Mais le plus grave, à mon sens, dans cette avalanche de calculs avec lesquels chacun cherche à se rassurer, c’est qu’elle manifeste le triomphe du quantitatif et de l’économisme. Tout projet d’avenir est ainsi réduit à ses seules dimensions financières : « Combien ça coûte ? Combien ça va rapporter ? », comme dans feu l’émission de Jean-Pierre Pernaud, sur TF1. Prenons pour exemple une question de société essentielle : « Faut-il sortir du nucléaire ? » Le débat, chez les politiques et dans la presse, avec le soutien actif du lobbying atomique, s’est rapidement replié sur le prix du kilowattheure, le coût du démantèlement des centrales, l’impact en termes d’emplois, les térawatts à produire, la compétitivité énergétique, chacun brandissant évidemment des données contradictoires (où l’on vérifie encore qu’il n’y a pas de « vérité » des chiffres, comme l’économisme veut nous le faire croire, mais de multiples interprétations possibles).

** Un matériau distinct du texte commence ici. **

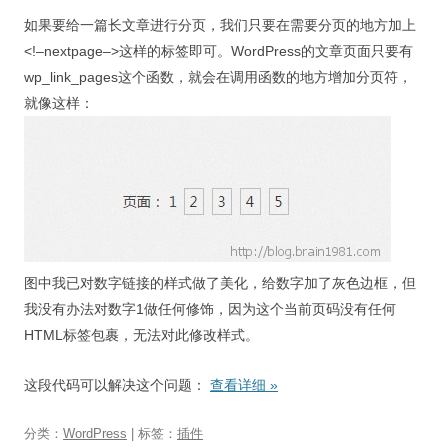
如果要给一篇长文章进行分页，我们只要在需要分页的地方加上
<!–nextpage–>这样的标签即可。WordPress的文章页面只要有
wp_link_pages这个函数，就会在调用函数的地方增加分页符，
就像这样：
图中我已对数字链接的样式做了美化，给数字加了灰色边框，但
我没有办法对数字1做任何修饰，因为这个当前页码没有任何
HTML标签包裹，无法对此修改样式。
这段代码可以解决这个问题：
查看详细
»
分类：
WordPress
| 标签：
插件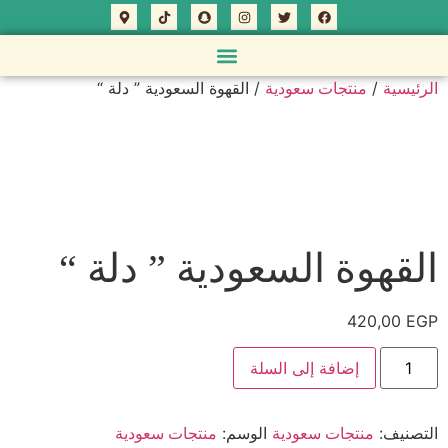
/
/ القهوة السعودية ” دلة “
الرئيسية
منتجات سعودية
القهوة السعودية ” دلة “
420,00
EGP
إضافة إلى السلة
التصنيف:
الوسم:
منتجات سعودية
منتجات سعودية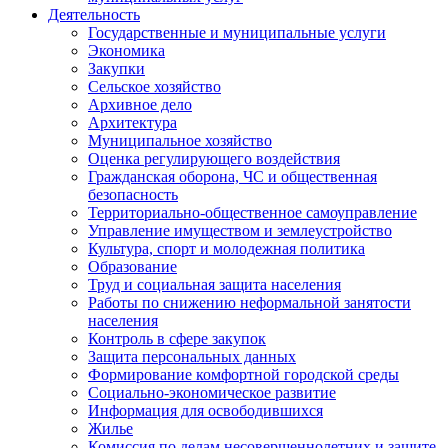
Деятельность
Государственные и муниципальные услуги
Экономика
Закупки
Сельское хозяйство
Архивное дело
Архитектура
Муниципальное хозяйство
Оценка регулирующего воздействия
Гражданская оборона, ЧС и общественная
безопасность
Территориально-общественное самоуправление
Управление имуществом и землеустройство
Культура, спорт и молодежная политика
Образование
Труд и социальная защита населения
Работы по снижению неформальной занятости
населения
Контроль в сфере закупок
Защита персональных данных
Формирование комфортной городской среды
Социально-экономическое развитие
Информация для освободившихся
Жилье
Комиссия по делам несовершеннолетних и защите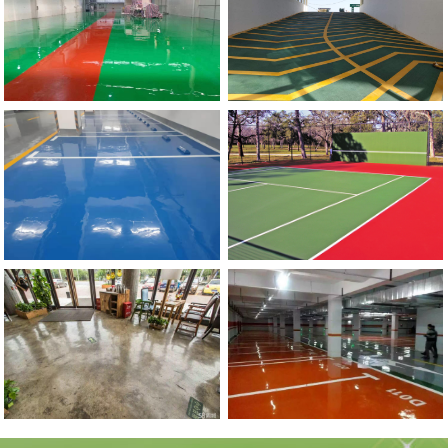
流
地
动
滑
郑
州
市
政
委
停
车
场
防
坡
河南硅PU球场地坪
滑
道
郑
州
环
氧
自
流
平
地
环氧复古地坪
坪施
工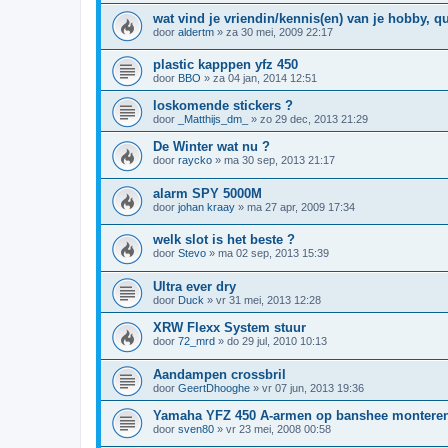
wat vind je vriendin/kennis(en) van je hobby, q
door
aldertm
»
za 30 mei, 2009 22:17
plastic kapppen yfz 450
door
BBO
»
za 04 jan, 2014 12:51
loskomende stickers ?
door
_Matthijs_dm_
»
zo 29 dec, 2013 21:29
De Winter wat nu ?
door
raycko
»
ma 30 sep, 2013 21:17
alarm SPY 5000M
door
johan kraay
»
ma 27 apr, 2009 17:34
welk slot is het beste ?
door
Stevo
»
ma 02 sep, 2013 15:39
Ultra ever dry
door
Duck
»
vr 31 mei, 2013 12:28
XRW Flexx System stuur
door
72_mrd
»
do 29 jul, 2010 10:13
Aandampen crossbril
door
GeertDhooghe
»
vr 07 jun, 2013 19:36
Yamaha YFZ 450 A-armen op banshee montere
door
sven80
»
vr 23 mei, 2008 00:58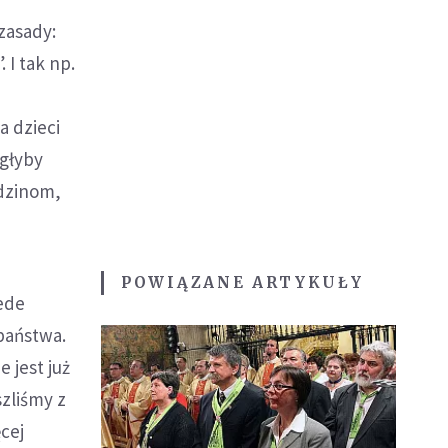
zasady:
 I tak np.
a dzieci
ogłyby
odzinom,
POWIĄZANE ARTYKUŁY
ede
państwa.
 jest już
zliśmy z
cej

Rets économiques La question nucléaire relève pourtant, aussi, et surtout, de la santé publique, de la préservation de l’environnement et des ressources naturelles, du dérèglement climatique, de la sécurité des personnes, de nos modes de vie, du monde laissé à nos enfants. Chaque partie, opposants et partisans, peut d’ailleurs avancer des arguments valables. Mais la discussion sur un tel choix de société, qualitatif, est escamotée par la querelle quantitative qui inverse les priorités. Au lieu de décider d’abord du principe de sortir ou non du nucléaire et d’en mesurer ensuite les conséquences économiques, pour agir efficacement, on fait le contraire : on calcule que c’est impossible (ou possible) pour s’interdire (ou s’autoriser) cette sortie. Les chiffres tranchent donc de ce qui est bon pour nous. Les pros et les antinucléaires, et les journalistes qui les interpellent, sont pris dans les mêmes rets économiques. Nous ne savons plus penser en dehors de l’économie, elle borne notre vision du monde, elle est devenue notre seconde nature. Alors que notre problème n’est pas combien coûte le bonheur, mais comment mieux vivre ensemble. Et ça, ça n’a pas de prix.